**Set task A**.
In the records, recast the lines between the line holding "scientific name: Lucilia sericata" and the line holding "genus: Betula", inclusive, as a numbered list, leaving out any blank lines.

**Selected passage**.
FIG. 7 is a perspective view in which main portions of the
communication plate according to Embodiment 1 of the invention are
cut out.
FIG. 8 is a plan view of the communication plate illustrating a
flow of bubbles according to Embodiment 1 of the invention.
FIG. 9 is a sectional view illustrating the manufacturing method of
the recording head according to Embodiment 1 of the invention.
FIG. 10 is a sectional view illustrating the manufacturing method
of the recording head according to Embodiment 1 of the
invention.
FIG. 11 is a sectional view illustrating the manufacturing method
of the recording head according to Embodiment 1 of the
invention.
FIG. 12 is a sectional view illustrating the manufacturing method
of the recording head according to Embodiment 1 of the
invention.
FIG. 13 is a sectional view illustrating the manufacturing method
of the recording head according to Embodiment 1 of the
invention.
FIG. 14 is a sectional view illustrating the manufacturing method
of the recording head according to Embodiment 1 of the
invention.
FIG. 15 is a sectional view illustrating the manufacturing method
of the recording head according to Embodiment 1 of the
invention.
FIG. 16 is a plan view illustrating a communication plate according
to Embodiment 2 of the invention.
FIG. 17 is a schematic view of a recording device according to one
embodiment of the invention.
DESCRIPTION OF EXEMPLARY EMBODIMENTS
Hereinafter, the invention will be described in detail based on the
embodiments.
Embodiment 1
FIG. 1 is an exploded perspective view of an ink jet type recording
head which is a liquid ejecting head according to Embodiment 1 of
the invention, FIG. 2 is a plan view of a flow path forming
substrate of a recording head, FIG. 3 is a sectional view taken
along the line III-III' in FIG. 2, FIG. 4 is a sectional view in
which main portions of FIG. 3 are enlarged, FIG. 5 is a sectional
view taken along the line V-V' in FIG. 2, FIG. 6 is a plan view of
a communication plate, and FIG. 7 is a perspective view in which
main portions of the communication plate are cut out.

**Data entries**.
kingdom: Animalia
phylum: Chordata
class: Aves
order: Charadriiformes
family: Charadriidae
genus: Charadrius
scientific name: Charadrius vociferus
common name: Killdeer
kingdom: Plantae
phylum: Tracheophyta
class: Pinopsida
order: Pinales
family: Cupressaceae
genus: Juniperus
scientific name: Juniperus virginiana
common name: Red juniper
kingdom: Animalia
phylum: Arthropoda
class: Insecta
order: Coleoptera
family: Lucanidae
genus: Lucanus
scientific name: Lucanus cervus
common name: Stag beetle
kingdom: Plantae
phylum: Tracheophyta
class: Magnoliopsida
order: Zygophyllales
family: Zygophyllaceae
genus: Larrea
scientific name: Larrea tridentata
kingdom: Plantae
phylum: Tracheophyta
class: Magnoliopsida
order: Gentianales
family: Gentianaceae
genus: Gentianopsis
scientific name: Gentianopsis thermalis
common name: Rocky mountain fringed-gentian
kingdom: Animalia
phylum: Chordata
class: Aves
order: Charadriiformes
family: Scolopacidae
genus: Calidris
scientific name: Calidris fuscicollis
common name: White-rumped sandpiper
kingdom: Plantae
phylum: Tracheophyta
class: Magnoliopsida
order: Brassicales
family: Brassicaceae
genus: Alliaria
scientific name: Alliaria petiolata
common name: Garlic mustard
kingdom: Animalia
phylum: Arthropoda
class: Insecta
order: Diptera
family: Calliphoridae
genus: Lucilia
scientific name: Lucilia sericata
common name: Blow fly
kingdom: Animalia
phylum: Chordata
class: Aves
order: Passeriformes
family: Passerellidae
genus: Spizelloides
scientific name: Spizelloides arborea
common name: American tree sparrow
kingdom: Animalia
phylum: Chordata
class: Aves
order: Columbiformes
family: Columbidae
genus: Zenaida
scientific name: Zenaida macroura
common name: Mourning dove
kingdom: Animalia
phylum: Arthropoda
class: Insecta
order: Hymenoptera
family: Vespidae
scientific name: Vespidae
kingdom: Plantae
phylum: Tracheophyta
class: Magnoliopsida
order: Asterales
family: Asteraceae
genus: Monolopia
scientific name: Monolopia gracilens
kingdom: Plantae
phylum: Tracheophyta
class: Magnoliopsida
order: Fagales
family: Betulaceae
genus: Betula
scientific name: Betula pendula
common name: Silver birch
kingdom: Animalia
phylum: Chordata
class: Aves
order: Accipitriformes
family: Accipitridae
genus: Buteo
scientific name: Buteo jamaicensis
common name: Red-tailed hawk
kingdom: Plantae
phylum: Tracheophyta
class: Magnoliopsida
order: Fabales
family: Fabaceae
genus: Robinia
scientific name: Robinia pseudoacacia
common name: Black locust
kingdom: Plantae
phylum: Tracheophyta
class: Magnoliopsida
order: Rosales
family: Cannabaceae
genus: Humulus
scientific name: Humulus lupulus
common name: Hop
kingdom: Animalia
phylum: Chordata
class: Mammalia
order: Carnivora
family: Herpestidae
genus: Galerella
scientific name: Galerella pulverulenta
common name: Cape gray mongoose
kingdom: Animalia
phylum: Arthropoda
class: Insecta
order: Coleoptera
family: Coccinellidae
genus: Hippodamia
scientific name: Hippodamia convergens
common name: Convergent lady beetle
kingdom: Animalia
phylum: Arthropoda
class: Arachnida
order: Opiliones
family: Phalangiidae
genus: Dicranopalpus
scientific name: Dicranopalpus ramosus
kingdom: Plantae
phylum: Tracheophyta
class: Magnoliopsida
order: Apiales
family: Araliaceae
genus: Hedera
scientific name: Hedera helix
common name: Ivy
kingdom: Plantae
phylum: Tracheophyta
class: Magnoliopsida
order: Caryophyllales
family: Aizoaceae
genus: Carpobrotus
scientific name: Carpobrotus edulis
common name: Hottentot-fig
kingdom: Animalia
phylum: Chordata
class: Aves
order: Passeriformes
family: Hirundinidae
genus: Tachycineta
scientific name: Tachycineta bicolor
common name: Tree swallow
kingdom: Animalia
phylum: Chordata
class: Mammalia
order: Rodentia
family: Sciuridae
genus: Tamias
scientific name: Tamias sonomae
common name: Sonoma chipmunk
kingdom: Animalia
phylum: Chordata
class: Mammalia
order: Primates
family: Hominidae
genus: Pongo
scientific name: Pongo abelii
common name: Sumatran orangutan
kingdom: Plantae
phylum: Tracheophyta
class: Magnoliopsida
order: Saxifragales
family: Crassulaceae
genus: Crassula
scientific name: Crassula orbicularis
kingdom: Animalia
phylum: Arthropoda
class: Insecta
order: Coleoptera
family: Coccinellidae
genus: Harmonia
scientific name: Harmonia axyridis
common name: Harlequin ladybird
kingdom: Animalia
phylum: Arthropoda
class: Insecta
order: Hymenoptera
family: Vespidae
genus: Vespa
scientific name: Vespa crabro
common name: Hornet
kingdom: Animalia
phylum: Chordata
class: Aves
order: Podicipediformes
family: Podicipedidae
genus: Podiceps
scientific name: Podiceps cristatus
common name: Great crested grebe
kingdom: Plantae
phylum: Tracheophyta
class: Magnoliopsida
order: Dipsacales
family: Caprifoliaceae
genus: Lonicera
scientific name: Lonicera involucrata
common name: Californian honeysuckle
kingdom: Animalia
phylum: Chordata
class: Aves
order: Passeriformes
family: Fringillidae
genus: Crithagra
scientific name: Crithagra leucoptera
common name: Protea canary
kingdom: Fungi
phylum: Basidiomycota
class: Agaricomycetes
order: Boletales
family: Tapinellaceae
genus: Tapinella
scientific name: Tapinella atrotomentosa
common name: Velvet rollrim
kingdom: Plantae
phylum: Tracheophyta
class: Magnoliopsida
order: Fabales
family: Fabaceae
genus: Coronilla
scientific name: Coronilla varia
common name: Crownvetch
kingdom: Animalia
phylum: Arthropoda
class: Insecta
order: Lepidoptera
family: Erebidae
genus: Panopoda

**Set task B**.
Answer these questions about the patent excerpt above, one per line, marking the answers (i), (ii) and (iii) to match.
(i) What kind of view is FIG. 16, and what does it illustrate?
(ii) What does FIG. 17 show, and what kind of view is it?
(iii) Along which line in FIG. 2 is the sectional view of FIG. 3 taken?

**Exercise output A**.
1. scientific name: Lucilia sericata
2. common name: Blow fly
3. kingdom: Animalia
4. phylum: Chordata
5. class: Aves
6. order: Passeriformes
7. family: Passerellidae
8. genus: Spizelloides
9. scientific name: Spizelloides arborea
10. common name: American tree sparrow
11. kingdom: Animalia
12. phylum: Chordata
13. class: Aves
14. order: Columbiformes
15. family: Columbidae
16. genus: Zenaida
17. scientific name: Zenaida macroura
18. common name: Mourning dove
19. kingdom: Animalia
20. phylum: Arthropoda
21. class: Insecta
22. order: Hymenoptera
23. family: Vespidae
24. scientific name: Vespidae
25. kingdom: Plantae
26. phylum: Tracheophyta
27. class: Magnoliopsida
28. order: Asterales
29. family: Asteraceae
30. genus: Monolopia
31. scientific name: Monolopia gracilens
32. kingdom: Plantae
33. phylum: Tracheophyta
34. class: Magnoliopsida
35. order: Fagales
36. family: Betulaceae
37. genus: Betula

**Exercise output B**.
(i) A plan view illustrating a communication plate according to Embodiment 2 of the invention.
(ii) A recording device according to one embodiment of the invention, in a schematic view.
(iii) The line III-III'.